- **DATA PROVIDED**
● ● ● ● ● ● ●
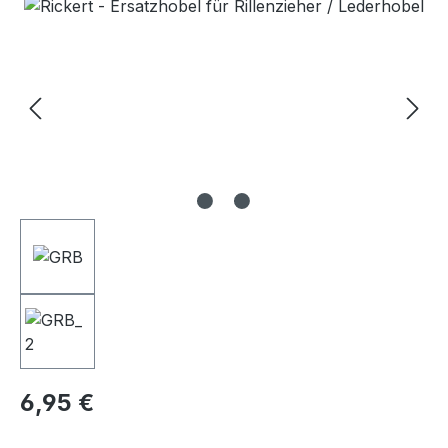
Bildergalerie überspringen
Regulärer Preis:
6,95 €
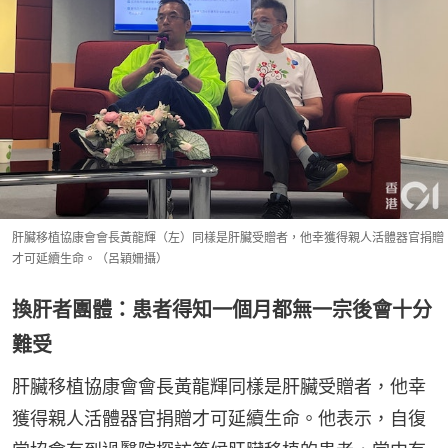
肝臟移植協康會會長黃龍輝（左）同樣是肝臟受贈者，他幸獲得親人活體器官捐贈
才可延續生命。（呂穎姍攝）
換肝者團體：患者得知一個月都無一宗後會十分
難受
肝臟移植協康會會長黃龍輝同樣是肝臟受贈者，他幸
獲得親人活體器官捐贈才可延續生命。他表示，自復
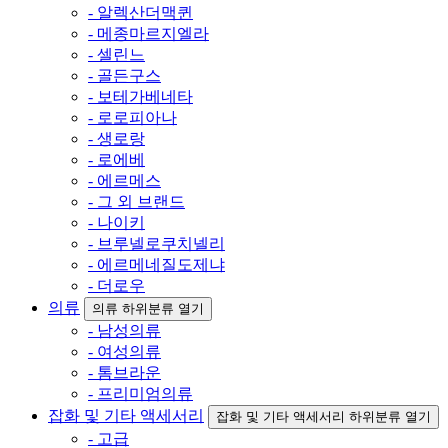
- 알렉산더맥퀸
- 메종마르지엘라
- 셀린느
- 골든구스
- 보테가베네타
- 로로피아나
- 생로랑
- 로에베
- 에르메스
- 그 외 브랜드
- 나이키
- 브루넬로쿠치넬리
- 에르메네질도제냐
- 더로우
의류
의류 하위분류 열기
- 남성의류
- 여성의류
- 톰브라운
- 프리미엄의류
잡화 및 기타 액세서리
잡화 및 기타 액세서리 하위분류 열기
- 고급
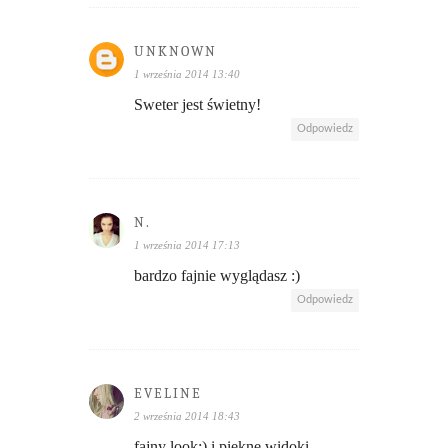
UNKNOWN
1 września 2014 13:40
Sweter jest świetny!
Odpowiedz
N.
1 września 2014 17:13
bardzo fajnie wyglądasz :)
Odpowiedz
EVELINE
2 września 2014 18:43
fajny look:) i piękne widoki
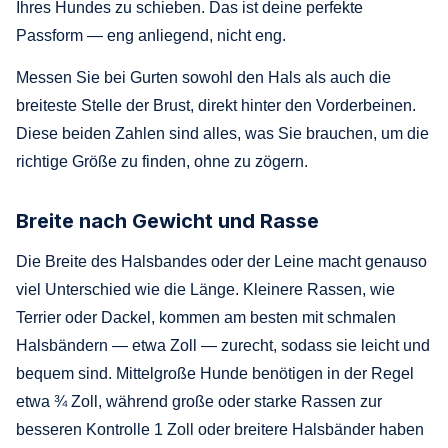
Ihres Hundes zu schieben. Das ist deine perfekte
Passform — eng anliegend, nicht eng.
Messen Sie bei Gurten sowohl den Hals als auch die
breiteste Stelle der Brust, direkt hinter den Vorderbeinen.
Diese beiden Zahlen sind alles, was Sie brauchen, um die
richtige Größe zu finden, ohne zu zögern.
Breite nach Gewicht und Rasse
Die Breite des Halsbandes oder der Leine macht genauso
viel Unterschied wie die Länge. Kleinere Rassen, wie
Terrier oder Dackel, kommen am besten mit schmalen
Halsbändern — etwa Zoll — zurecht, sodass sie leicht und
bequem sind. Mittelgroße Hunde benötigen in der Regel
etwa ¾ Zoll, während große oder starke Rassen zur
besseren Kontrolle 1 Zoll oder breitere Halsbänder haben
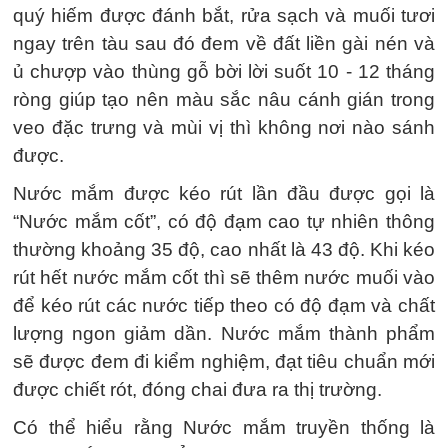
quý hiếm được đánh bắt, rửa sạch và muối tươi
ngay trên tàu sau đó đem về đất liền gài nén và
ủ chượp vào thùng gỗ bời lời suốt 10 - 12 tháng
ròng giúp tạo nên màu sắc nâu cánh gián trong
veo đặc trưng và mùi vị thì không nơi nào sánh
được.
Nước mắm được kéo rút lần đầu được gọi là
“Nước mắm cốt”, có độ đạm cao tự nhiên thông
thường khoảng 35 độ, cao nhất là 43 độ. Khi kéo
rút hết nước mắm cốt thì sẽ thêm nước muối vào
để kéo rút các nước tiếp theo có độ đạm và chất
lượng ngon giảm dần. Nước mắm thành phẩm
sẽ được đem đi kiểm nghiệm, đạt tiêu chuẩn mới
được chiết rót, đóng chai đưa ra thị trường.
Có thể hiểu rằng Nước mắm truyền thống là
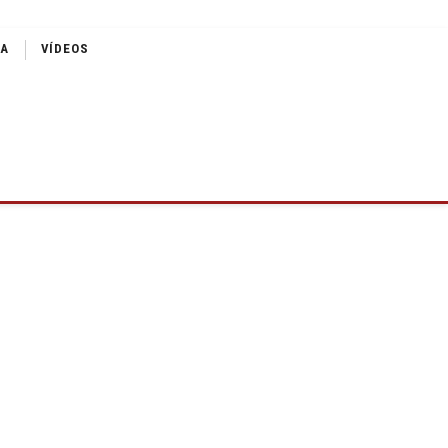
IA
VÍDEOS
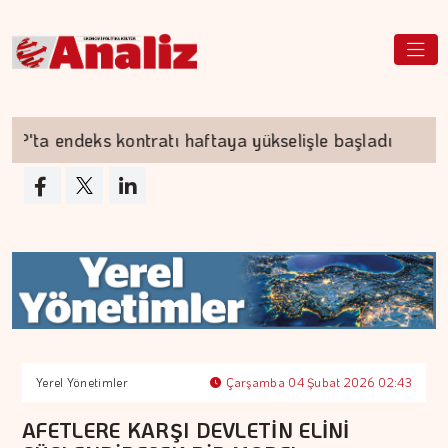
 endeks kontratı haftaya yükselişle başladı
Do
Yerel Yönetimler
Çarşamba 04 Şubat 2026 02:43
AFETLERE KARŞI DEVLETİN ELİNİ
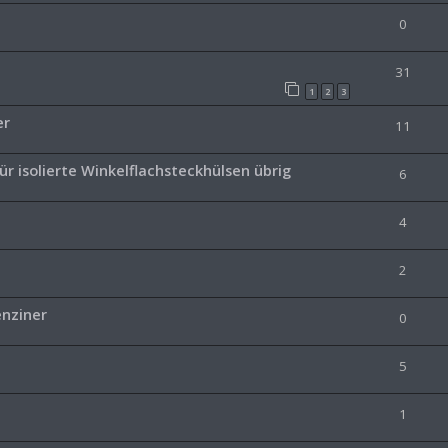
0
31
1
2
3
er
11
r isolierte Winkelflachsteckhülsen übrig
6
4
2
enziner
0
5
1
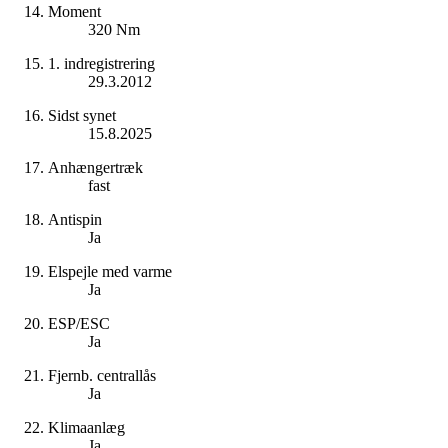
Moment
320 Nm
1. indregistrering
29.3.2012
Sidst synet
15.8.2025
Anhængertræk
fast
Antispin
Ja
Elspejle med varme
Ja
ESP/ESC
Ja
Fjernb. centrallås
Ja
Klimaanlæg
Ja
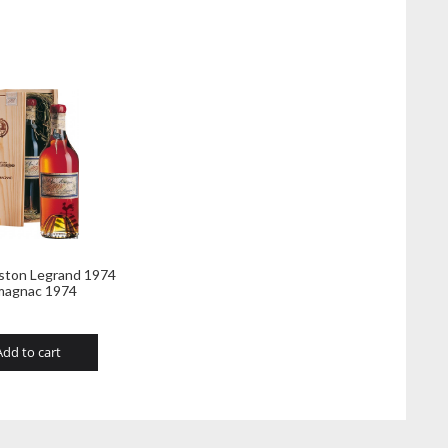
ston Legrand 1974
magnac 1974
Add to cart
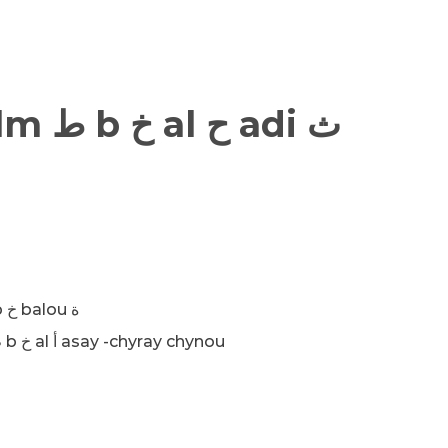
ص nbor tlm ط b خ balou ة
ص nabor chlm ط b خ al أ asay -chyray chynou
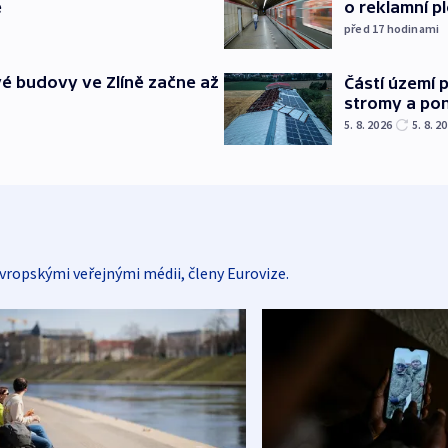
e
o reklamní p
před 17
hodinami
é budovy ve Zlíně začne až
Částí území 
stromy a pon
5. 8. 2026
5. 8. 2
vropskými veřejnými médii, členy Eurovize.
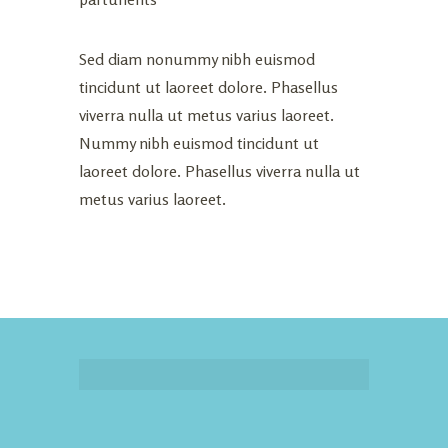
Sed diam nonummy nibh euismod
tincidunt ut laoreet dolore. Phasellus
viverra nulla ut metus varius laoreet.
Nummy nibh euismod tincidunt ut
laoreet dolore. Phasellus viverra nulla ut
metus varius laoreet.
● ● ● ● ● ● ●
- **WHAT YOU SHOULD DO**
Please report every line of the records above that contains the word "euismod".

- **THE COMPLETED TASK**
Sed diam nonummy nibh euismod
Nummy nibh euismod tincidunt ut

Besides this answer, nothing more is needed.